# AUSGEWÄHLTER ABSCHNITT
····················
■ Heute abend: Riesenbeschiß in Birmingham
: Cohl und die Schlawaken

In England von Links, bei uns jedoch: von Rechts wegen müßte der Grand Prix heute abend spätestens um 20.59 Uhr gerade noch rechtzeitig abgeblasen werden. Denn was sich da in Birmingham „International Song Contest“ nennt und zusammenbraut, ist eine einzige jämmerliche Pharse, eine Gaunerei von ganz vorne (Kroatien, Startnummer 1) bis ganz hinten (Mazedonien, Startnummer 25). Dazwischen nichts als Lug und Trug, üble Täuschung und fiese Irreführung.

Offensichtlich sind jetzt alle plemplem geworden. Kein einziges Teilnehmerland erfüllt die strengen Voraussetzungen für diesen Wettbewerb – und doch nehmen sie alle teil. Früher ging es mal darum, daß sich die besten Musiker eines Landes im fairen Wettbewerb der freien und geheimen Wahl sachkundiger Juroren stellen. Und nicht darum, unter dem Deckmäntelchen der Chansonkultur zynische Absahnerei (Zypern! Irland!) oder gar pseudodadaistisches Kasperletheater à la Guildo Horn zu vollführen. Dazu ist der „Grande Slam des Chansons intérnationales pour le mérite des moments musicaux d'Eurovision“ (so die vollständige Originalbezeichnung) einfach nicht da.
····················
Welches Land tritt laut dem Text über den Grand Prix in Birmingham mit der Startnummer 25 an?
····················
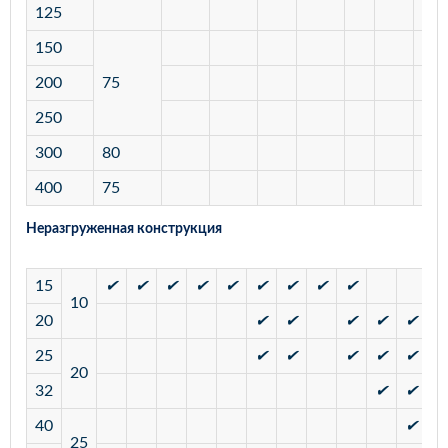
125
150
200
75
250
300
80
400
75
Неразгруженная конструкция
15
✔
✔
✔
✔
✔
✔
✔
✔
✔
10
20
✔
✔
✔
✔
✔
25
✔
✔
✔
✔
✔
20
32
✔
✔
40
✔
25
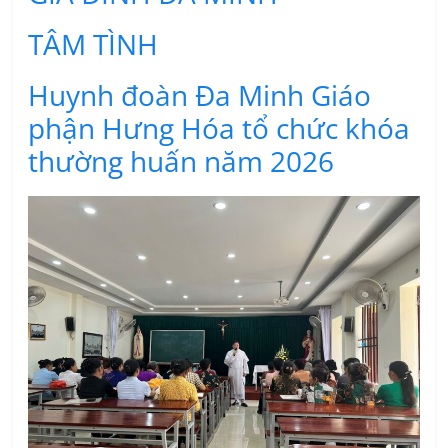
TÂM TÌNH
Huynh đoàn Đa Minh Giáo
phận Hưng Hóa tổ chức khóa
thường huấn năm 2026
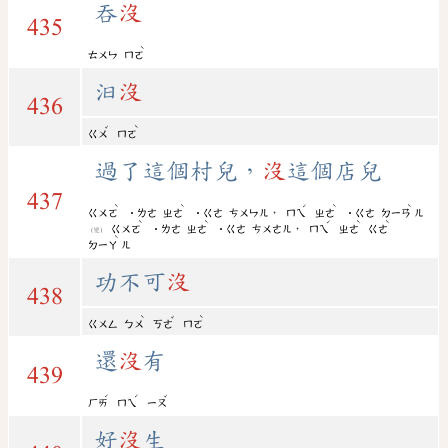
吞
沒
435
ˋ
ㄊㄨㄣ
ㄇㄛ
汩
沒
436
ˇ
ˋ
ㄍㄨ
ㄇㄛ
過了這個村兒，
沒
這個店兒
437
ˋ
ˋ
ˊ
ˋ
ˋ
，
ㄍㄨㄛ
˙ㄌㄜ
ㄓㄜ
˙ㄍㄜ
ㄘㄨㄣㄦ
ㄇㄟ
ㄓㄜ
˙ㄍㄜ
ㄉㄧㄢ
ㄦ
ˋ
ˋ
ˊ
ˋ
ˋ
，
ㄍㄨㄛ
˙ㄌㄜ
ㄓㄜ
˙ㄍㄜ
ㄘㄨㄜㄦ
ㄇㄟ
ㄓㄜ
ㄍㄜ
(變)
ˋ
ㄉㄧㄚ
ㄦ
功不可
沒
438
ˋ
ˇ
ˋ
ㄍㄨㄥ
ㄅㄨ
ㄎㄜ
ㄇㄛ
還
沒
有
439
ˊ
ˊ
ˇ
ㄏㄞ
ㄇㄟ
ㄧㄡ
好
沒
生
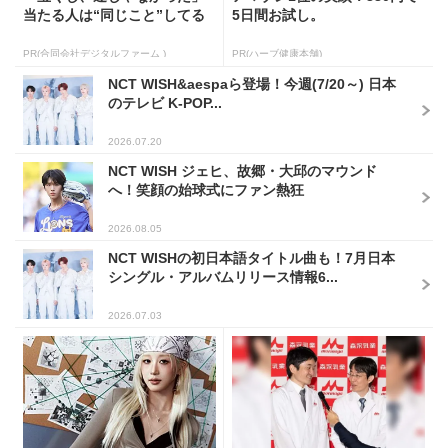
当たる人は“同じこと”してる
5日間お試し。
PR(合同会社デジタルファーム )
PR(ハーブ健康本舗)
NCT WISH&aespaら登場！今週(7/20～) 日本
のテレビ K-POP...
2026.07.20
NCT WISH ジェヒ、故郷・大邱のマウンド
へ！笑顔の始球式にファン熱狂
2026.08.05
NCT WISHの初日本語タイトル曲も！7月日本
シングル・アルバムリリース情報6...
2026.07.03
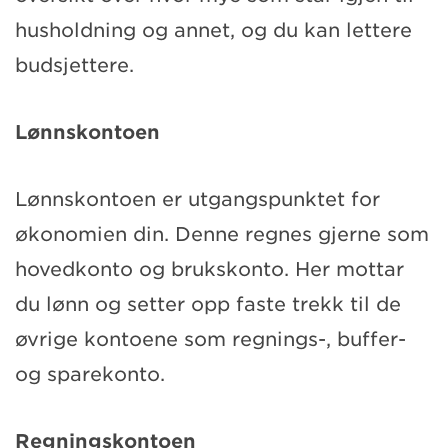
husholdning og annet, og du kan lettere
budsjettere.
Lønnskontoen
Lønnskontoen er utgangspunktet for
økonomien din. Denne regnes gjerne som
hovedkonto og brukskonto. Her mottar
du lønn og setter opp faste trekk til de
øvrige kontoene som regnings-, buffer-
og sparekonto.
Regningskontoen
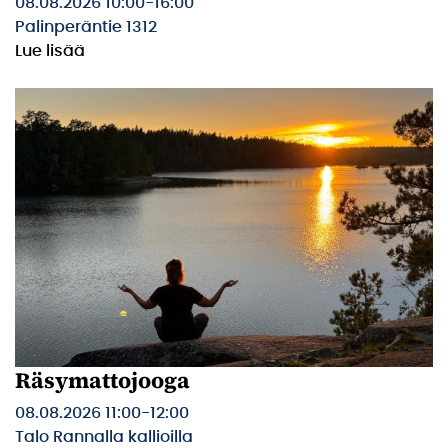
08.08.2026 10:00
-
16:00
Palinperäntie 1312
Lue lisää
Räsymattojooga
08.08.2026 11:00
-
12:00
Talo Rannalla kallioilla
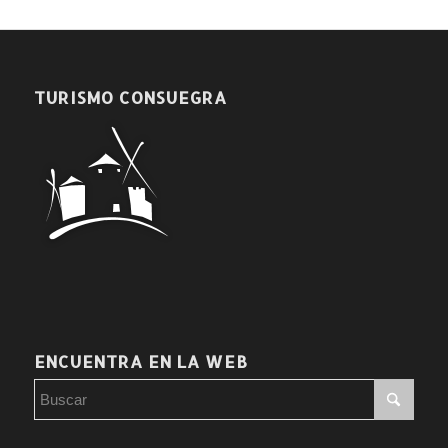
TURISMO CONSUEGRA
ENCUENTRA EN LA WEB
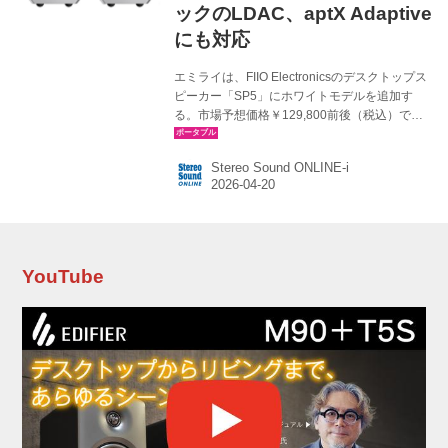
ックのLDAC、aptX Adaptive
にも対応
エミライは、FIIO Electronicsのデスクトップス
ピーカー「SP5」にホワイトモデルを追加す
る。市場予想価格￥129,800前後（税込）で、4
月24日の発売予定。昨年発売されたブラックモ
デルと合わせて2色展開となる。 SP5は、5.25
Stereo Sound ONLINE-i
インチウーファーと1インチツイーターによる2
ウェイ構成を採用した、本格派アクティブスピ
ーカー。片側最大60W＋20Wの4チャンネル独
立出力により、音の厚みと解像感を両立したパ
ワフルな再生を実現するという。 接続端子は、
XLRバランス入力に加え、BluetoothはLDAC、
YouTube
aptX Adaptiveでの伝送が可能、さらに10バンド
PEQ（パラメト...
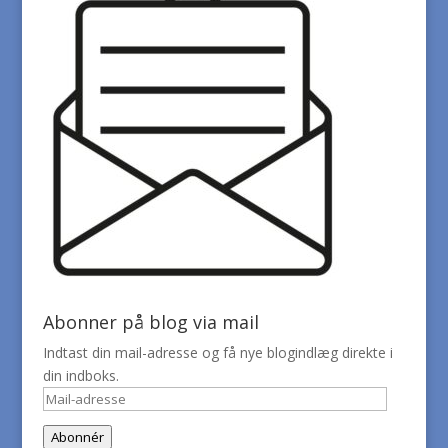
Abonner på blog via mail
Indtast din mail-adresse og få nye blogindlæg direkte i
din indboks.
Mail-
adresse
Abonnér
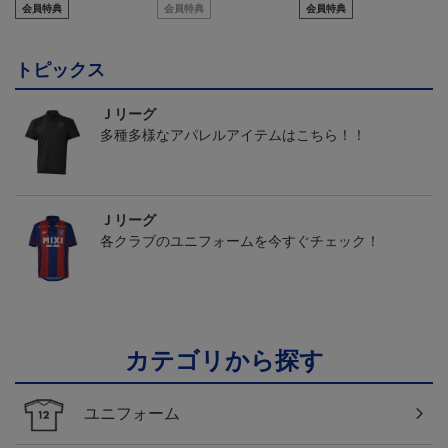
会員特典
会員特典
会員特典
トピックス
Ｊリーグ
多種多様なアパレルアイテムはこちら！！
Ｊリーグ
各クラブのユニフォームを今すぐチェック！
カテゴリから探す
ユニフォーム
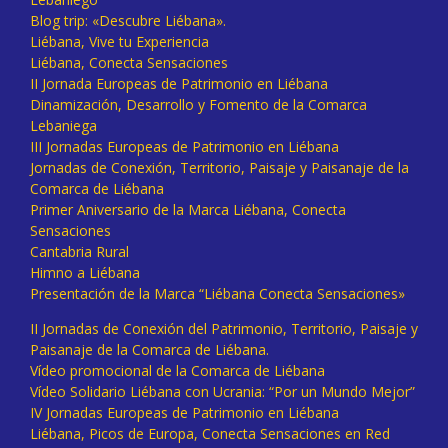
Blog trip: «Descubre Liébana».
Liébana, Vive tu Experiencia
Liébana, Conecta Sensaciones
II Jornada Europeas de Patrimonio en Liébana
Dinamización, Desarrollo y Fomento de la Comarca
Lebaniega
III Jornadas Europeas de Patrimonio en Liébana
Jornadas de Conexión, Territorio, Paisaje y Paisanaje de la
Comarca de Liébana
Primer Aniversario de la Marca Liébana, Conecta
Sensaciones
Cantabria Rural
Himno a Liébana
Presentación de la Marca “Liébana Conecta Sensaciones»
II Jornadas de Conexión del Patrimonio, Territorio, Paisaje y
Paisanaje de la Comarca de Liébana.
Vídeo promocional de la Comarca de Liébana
Vídeo Solidario Liébana con Ucrania: “Por un Mundo Mejor”
IV Jornadas Europeas de Patrimonio en Liébana
Liébana, Picos de Europa, Conecta Sensaciones en Red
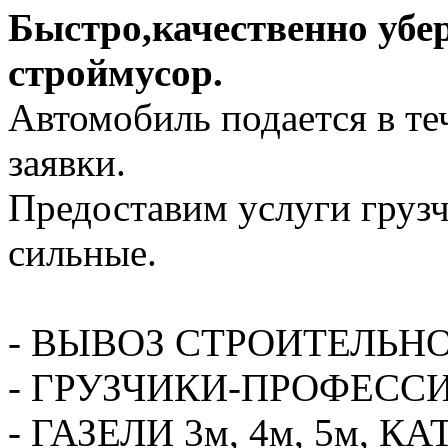
Быстро,качественно убе
строймусор.
Автомобиль подается в те
заявки.
Предоставим услуги грузч
сильные.
- ВЫВОЗ СТРОИТЕЛЬН
- ГРУЗЧИКИ-ПРОФЕСС
- ГАЗЕЛИ 3м, 4м, 5м,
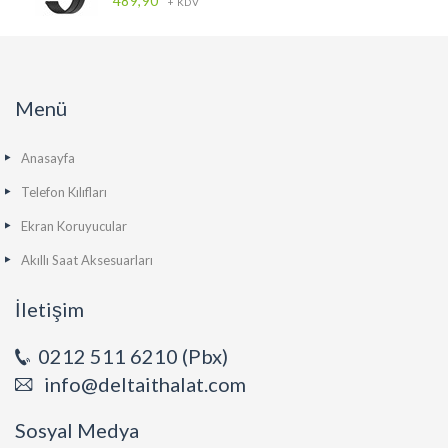
489,90
+ KDV
Menü
Anasayfa
Telefon Kılıfları
Ekran Koruyucular
Akıllı Saat Aksesuarları
İletişim
0212 511 6210 (Pbx)
info@deltaithalat.com
Sosyal Medya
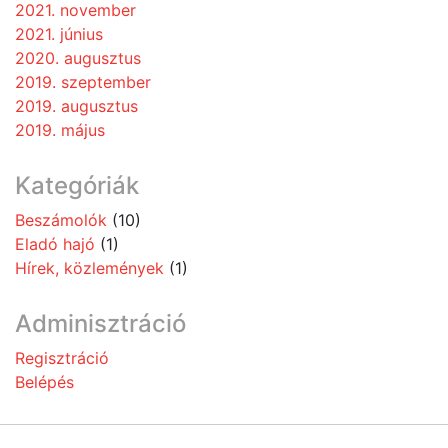
2021. november
2021. június
2020. augusztus
2019. szeptember
2019. augusztus
2019. május
Kategóriák
Beszámolók
(10)
Eladó hajó
(1)
Hírek, közlemények
(1)
Adminisztráció
Regisztráció
Belépés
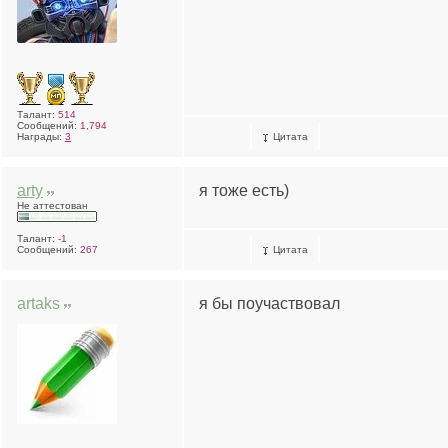
Талант:
514
Сообщений:
1,794
Награды:
3
Цитата
arty
я тоже есть)
Не аттестован
Талант:
-1
Сообщений:
267
Цитата
artaks
я бы поучаствовал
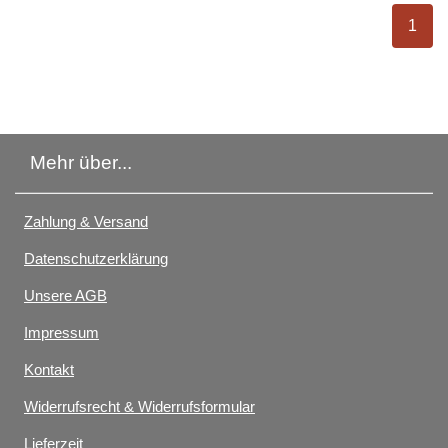
ausge
1
Mehr über...
Zahlung & Versand
Datenschutzerklärung
Unsere AGB
Impressum
Kontakt
Widerrufsrecht & Widerrufsformular
Lieferzeit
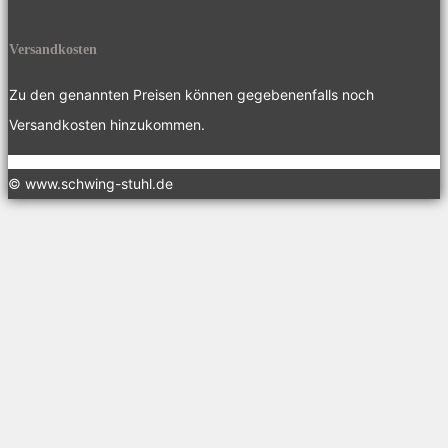
Versandkosten
Zu den genannten Preisen können gegebenenfalls noch
Versandkosten hinzukommen.
© www.schwing-stuhl.de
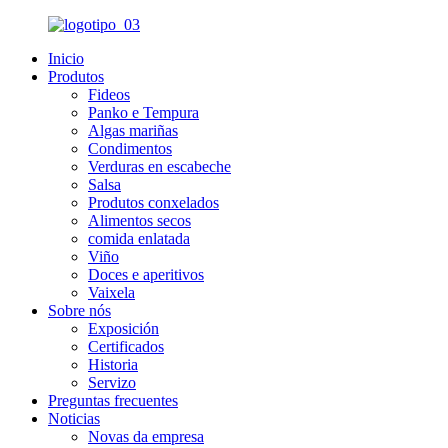
Inicio
Produtos
Fideos
Panko e Tempura
Algas mariñas
Condimentos
Verduras en escabeche
Salsa
Produtos conxelados
Alimentos secos
comida enlatada
Viño
Doces e aperitivos
Vaixela
Sobre nós
Exposición
Certificados
Historia
Servizo
Preguntas frecuentes
Noticias
Novas da empresa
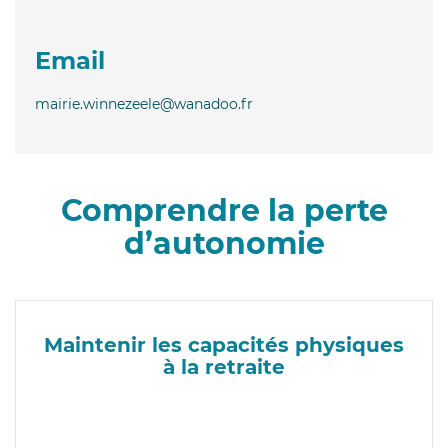
Email
mairie.winnezeele@wanadoo.fr
Comprendre la perte
d’autonomie
Maintenir les capacités physiques
à la retraite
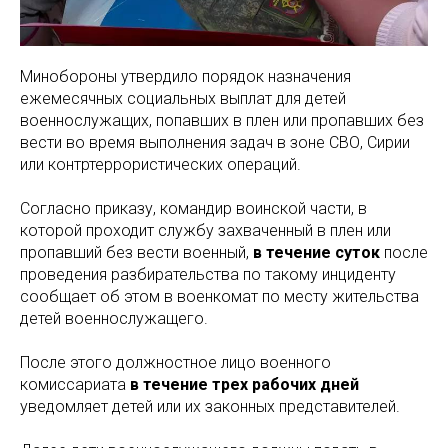
Минобороны утвердило порядок назначения
ежемесячных социальных выплат для детей
военнослужащих, попавших в плен или пропавших без
вести во время выполнения задач в зоне СВО, Сирии
или контртеррористических операций.
Согласно приказу, командир воинской части, в
которой проходит службу захваченный в плен или
пропавший без вести военный,
в течение суток
после
проведения разбирательства по такому инциденту
сообщает об этом в военкомат по месту жительства
детей военнослужащего.
После этого должностное лицо военного
комиссариата
в течение трех рабочих дней
уведомляет детей или их законных представителей.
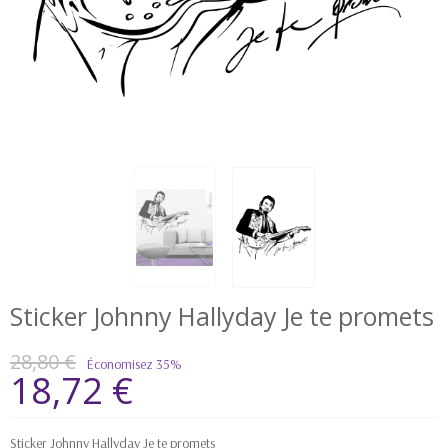
Sticker Johnny Hallyday Je te promets
28,80 €
Économisez 35%
18,72 €
Sticker Johnny Hallyday Je te promets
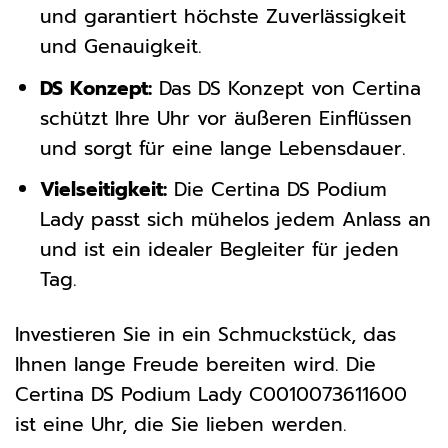
und garantiert höchste Zuverlässigkeit
und Genauigkeit.
DS Konzept:
Das DS Konzept von Certina
schützt Ihre Uhr vor äußeren Einflüssen
und sorgt für eine lange Lebensdauer.
Vielseitigkeit:
Die Certina DS Podium
Lady passt sich mühelos jedem Anlass an
und ist ein idealer Begleiter für jeden
Tag.
Investieren Sie in ein Schmuckstück, das
Ihnen lange Freude bereiten wird. Die
Certina DS Podium Lady C0010073611600
ist eine Uhr, die Sie lieben werden.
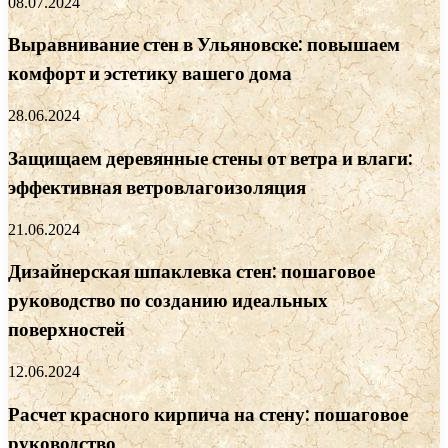
08.07.2024
Выравнивание стен в Ульяновске: повышаем
комфорт и эстетику вашего дома
28.06.2024
Защищаем деревянные стены от ветра и влаги:
эффективная ветровлагоизоляция
21.06.2024
Дизайнерская шпаклевка стен: пошаговое
руководство по созданию идеальных
поверхностей
12.06.2024
Расчет красного кирпича на стену: пошаговое
руководство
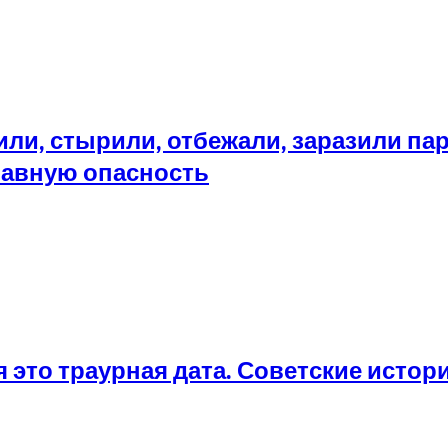
или, стырили, отбежали, заразили па
лавную опасность
 это траурная дата. Советские истор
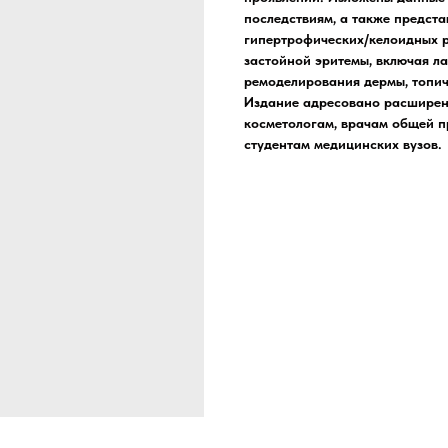
последствиям, а также предст
гипертрофических/келоидных р
застойной эритемы, включая ла
ремоделирования дермы, топи
Издание адресовано расширен
косметологам, врачам общей п
студентам медицинских вузов.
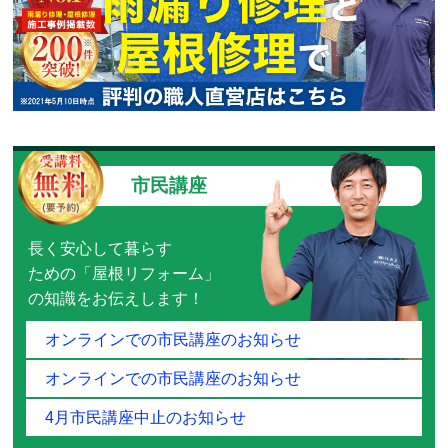
市民講座
長く安心して暮らす
ための「屋根リフォーム」
の知識をお伝えします！
オンラインでの市民講座のお知らせ
オンラインでの市民講座のお知らせ
4月市民講座中止のお知らせ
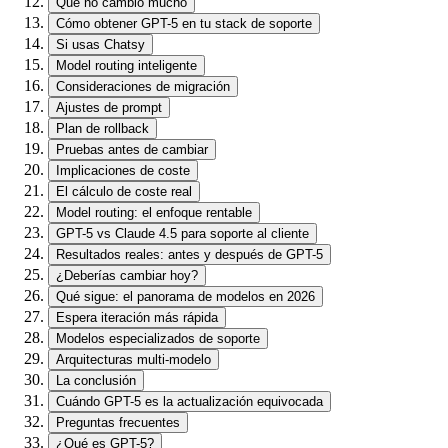
Qué no cambió mucho
Cómo obtener GPT-5 en tu stack de soporte
Si usas Chatsy
Model routing inteligente
Consideraciones de migración
Ajustes de prompt
Plan de rollback
Pruebas antes de cambiar
Implicaciones de coste
El cálculo de coste real
Model routing: el enfoque rentable
GPT-5 vs Claude 4.5 para soporte al cliente
Resultados reales: antes y después de GPT-5
¿Deberías cambiar hoy?
Qué sigue: el panorama de modelos en 2026
Espera iteración más rápida
Modelos especializados de soporte
Arquitecturas multi-modelo
La conclusión
Cuándo GPT-5 es la actualización equivocada
Preguntas frecuentes
¿Qué es GPT-5?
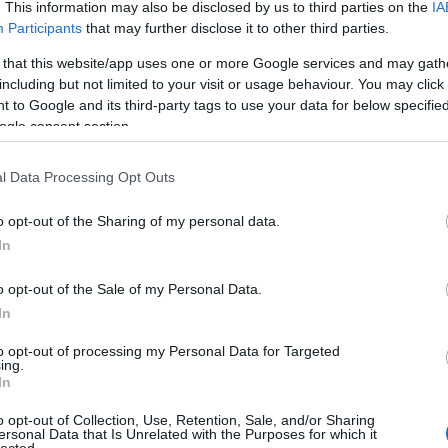
. This information may also be disclosed by us to third parties on the
IA
Participants
that may further disclose it to other third parties.
 that this website/app uses one or more Google services and may gath
including but not limited to your visit or usage behaviour. You may click 
 to Google and its third-party tags to use your data for below specifi
ogle consent section.
l Data Processing Opt Outs
o opt-out of the Sharing of my personal data.
In
o opt-out of the Sale of my Personal Data.
In
to opt-out of processing my Personal Data for Targeted
ing.
In
o opt-out of Collection, Use, Retention, Sale, and/or Sharing
ersonal Data that Is Unrelated with the Purposes for which it
lected.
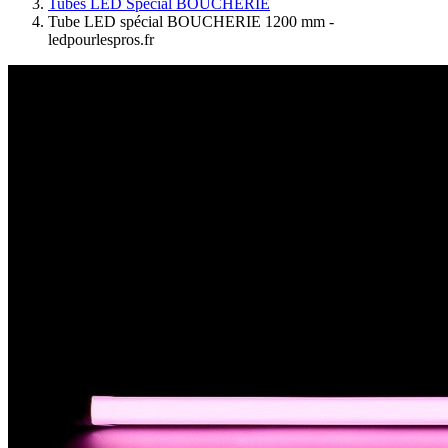
Tubes LED Spécial BOUCHERIE
Tube LED spécial BOUCHERIE 1200 mm -
ledpourlespros.fr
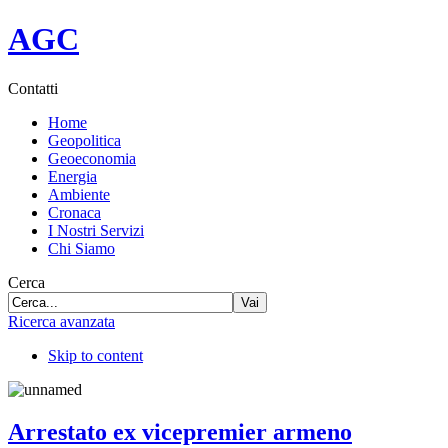
Skype:
AGC communication
P.IVA: 03994900409
AGC
La redazione di AGC si trova
in Via Degli Scipioni 252,
00192 R
Contatti
Home
Geopolitica
Geoeconomia
Energia
Ambiente
Cronaca
I Nostri Servizi
Chi Siamo
Cerca
Vai
Ricerca avanzata
Skip to content
Arrestato ex vicepremier armeno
····················
# LÖSUNG
Mazedonien.